Another opposition leader, Giorgy Khaindrava, claimed that Saakashvili received fewer votes than Gachechiladze and demanded a runoff, which under election law must be held if no candidate receives more than 50 percent of the vote. He threatened mass opposition protests.

"We will all take to the streets and let Saakashvili arrest us all, but he won't have enough prisons; he will have to build new prisons," Khaindrava said. "We will be in prison, but this country will be free."

Opposition leaders cite official election protocols obtained by supporters who sat on electoral commissions across the country as evidence the vote was rigged. They claim Gachechiladze was deprived of more than 100,000 votes cast in his favor -- enough to invalidate Saakashvili's victory in the first round.

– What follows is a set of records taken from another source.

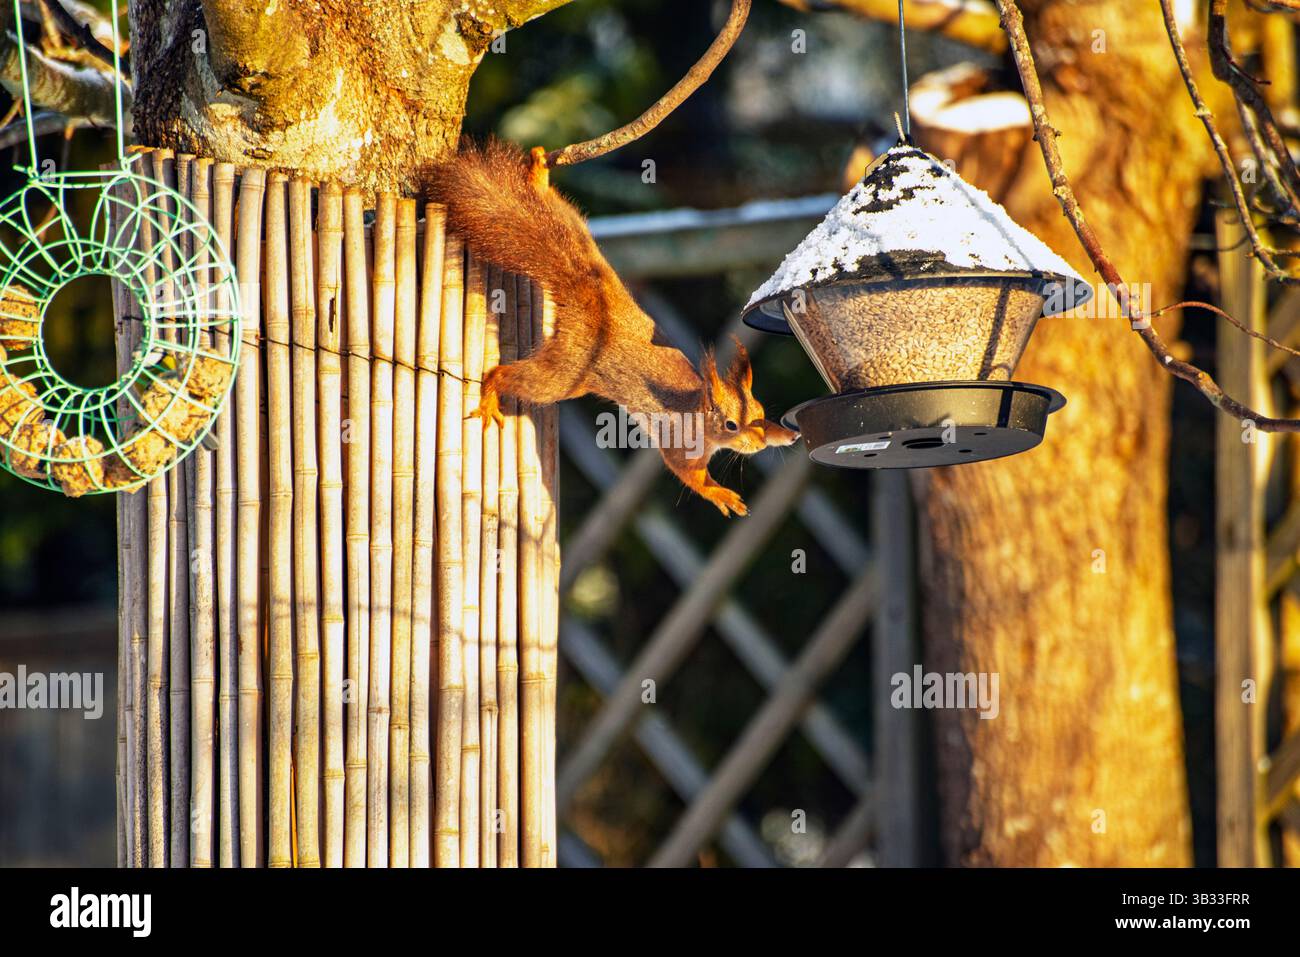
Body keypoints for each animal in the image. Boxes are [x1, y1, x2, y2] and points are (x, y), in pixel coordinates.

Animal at [428, 140, 798, 517]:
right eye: (730, 425)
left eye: (761, 413)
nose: (760, 442)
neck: (697, 409)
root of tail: (591, 300)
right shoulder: (678, 442)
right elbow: (690, 476)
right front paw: (720, 493)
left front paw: (784, 435)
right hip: (565, 374)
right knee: (509, 377)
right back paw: (490, 395)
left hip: (576, 230)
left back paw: (538, 175)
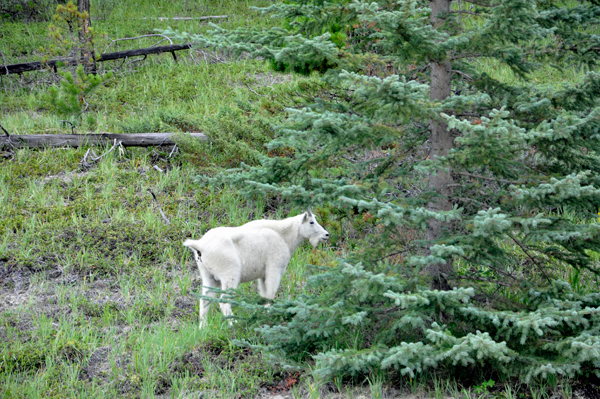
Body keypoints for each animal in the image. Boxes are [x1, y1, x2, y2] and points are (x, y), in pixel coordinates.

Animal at [185, 209, 330, 328]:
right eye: (311, 222)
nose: (326, 235)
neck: (284, 236)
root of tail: (200, 246)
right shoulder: (274, 268)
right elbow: (270, 294)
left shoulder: (262, 275)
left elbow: (264, 295)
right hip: (229, 273)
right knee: (224, 300)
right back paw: (233, 323)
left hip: (208, 276)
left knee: (205, 299)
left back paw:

Gachechiladze tried to meet Tuesday with Levan Tarkhnishvili, head of the Central Elections Commission. After Tarkhnishvili refused to receive him, Gachechiladze stormed into the official's office and the two were heard exchanging heated words.

Later Tuesday, Gachechiladze and other opposition leaders met with Western ambassadors and representatives from the Organization of Security and Cooperation in Europe, a leading international body that monitored the vote, to discuss their complaints.

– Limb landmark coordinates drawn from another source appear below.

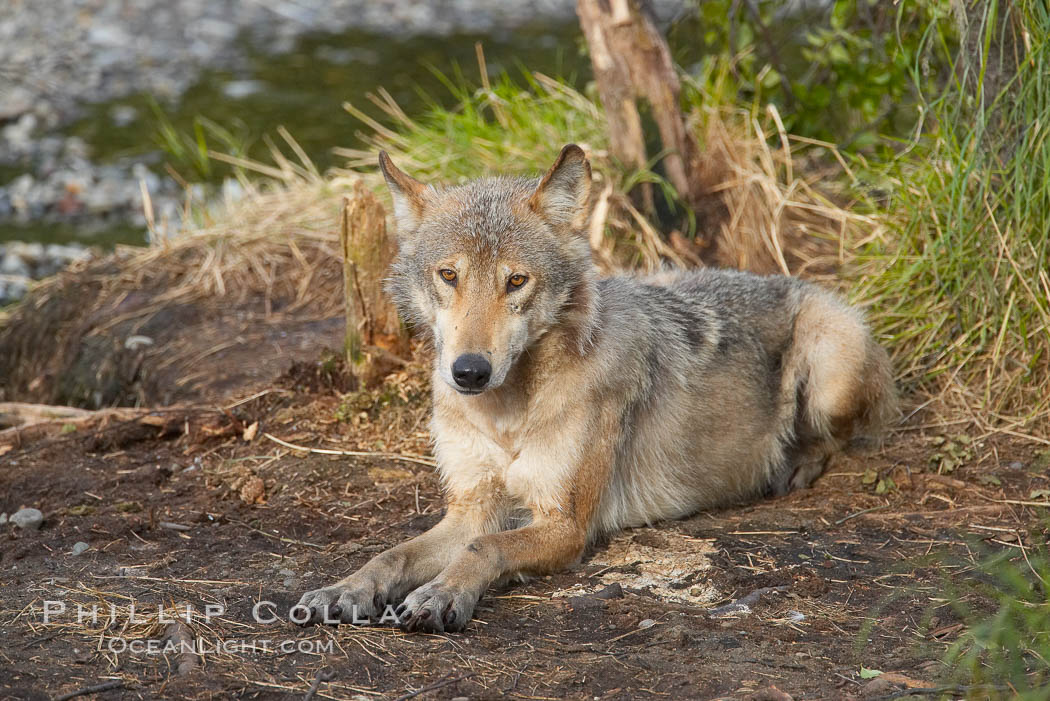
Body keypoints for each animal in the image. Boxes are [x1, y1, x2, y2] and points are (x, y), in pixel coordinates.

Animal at [298, 144, 894, 633]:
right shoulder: (470, 507)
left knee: (837, 436)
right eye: (449, 275)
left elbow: (482, 549)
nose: (468, 371)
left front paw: (441, 595)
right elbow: (393, 554)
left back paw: (794, 465)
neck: (507, 413)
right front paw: (345, 589)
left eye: (516, 281)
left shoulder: (565, 525)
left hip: (832, 362)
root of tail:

Saakashvili, a U.S.-educated lawyer, first was elected by a landslide in January 2004 after leading the Rose Revolution protests that prompted the resignation of longtime President Eduard Shevardnadze.

Saakashvili has helped transform Georgia into a country with a growing economy and aspirations of joining the European Union and NATO, cultivating close ties with the United States and seeking to decrease Russia's influence.

But he had been under pressure lately to prove he remains committed to democracy. Late last year, he ordered the violent dispersal of anti-government protests, imposed a state of emergency and shut down an independent television station.

In an interview Monday, Saakashvili said the vote had an "amazingly low number" of violations and demonstrated that his country was on the road to becoming a European democracy.

"This is still a country in transition, this is still not a full-fledged, very well-formed, crystalized society. We still have lots of things to do," Saakashvili said.

"But I think we are on the right track and this election has just proven that," he said.

The United States gave the vote its overall seal of approval Monday, calling it Georgia's first genuinely competitive presidential election.

U.S. State Department spokesman Sean McCormack said, however, that monitors had "identified significant problems that must be corrected" and that Georgians should investigate all allegations of irregularities.

Russia called the election campaign "hardly free or fair."

An opposition rally protesting the election results Sunday drew some 5,000 people, but tensions quieted as Georgians celebrated Orthodox Christmas on Monday.

In the center of Tbilisi, glistening with a fresh dusting of snow, Christmas music rang out from churches and children rode a toy train and ice skated at an amusement park set up in front of parliament.

Svetlana Malofeyeva, 32, who was watching the ice skaters with her two small children, said she had badly wanted to see Saakashvili win and her friends all knew this. "Everyone called me to congratulate me and we had a celebration at home," she said.

She is unemployed but just completed a three-month jobs program introduced by Saakashvili and has hopes of starting work soon.

n? Exiled Georgian opposition leader Irakly Okruashvili will file a complaint in Germany's top court to protest his detention in a Berlin jail pending a decision on his extradition, Reuters reported Tuesday.

Okruashvili, a former defense minister whose allegations of corruption against Saakashvili sparked anti-government protests last year, was arrested in Germany in November. His lawyer said he had applied for asylum just days before his detention.

A German court announced Tuesday that it would continue to hold him while the authorities sought more information on Georgian government accusations that Okruashvili ordered the purchase of aircraft fuel at excessive prices from a company controlled by a friend while he was defense minister.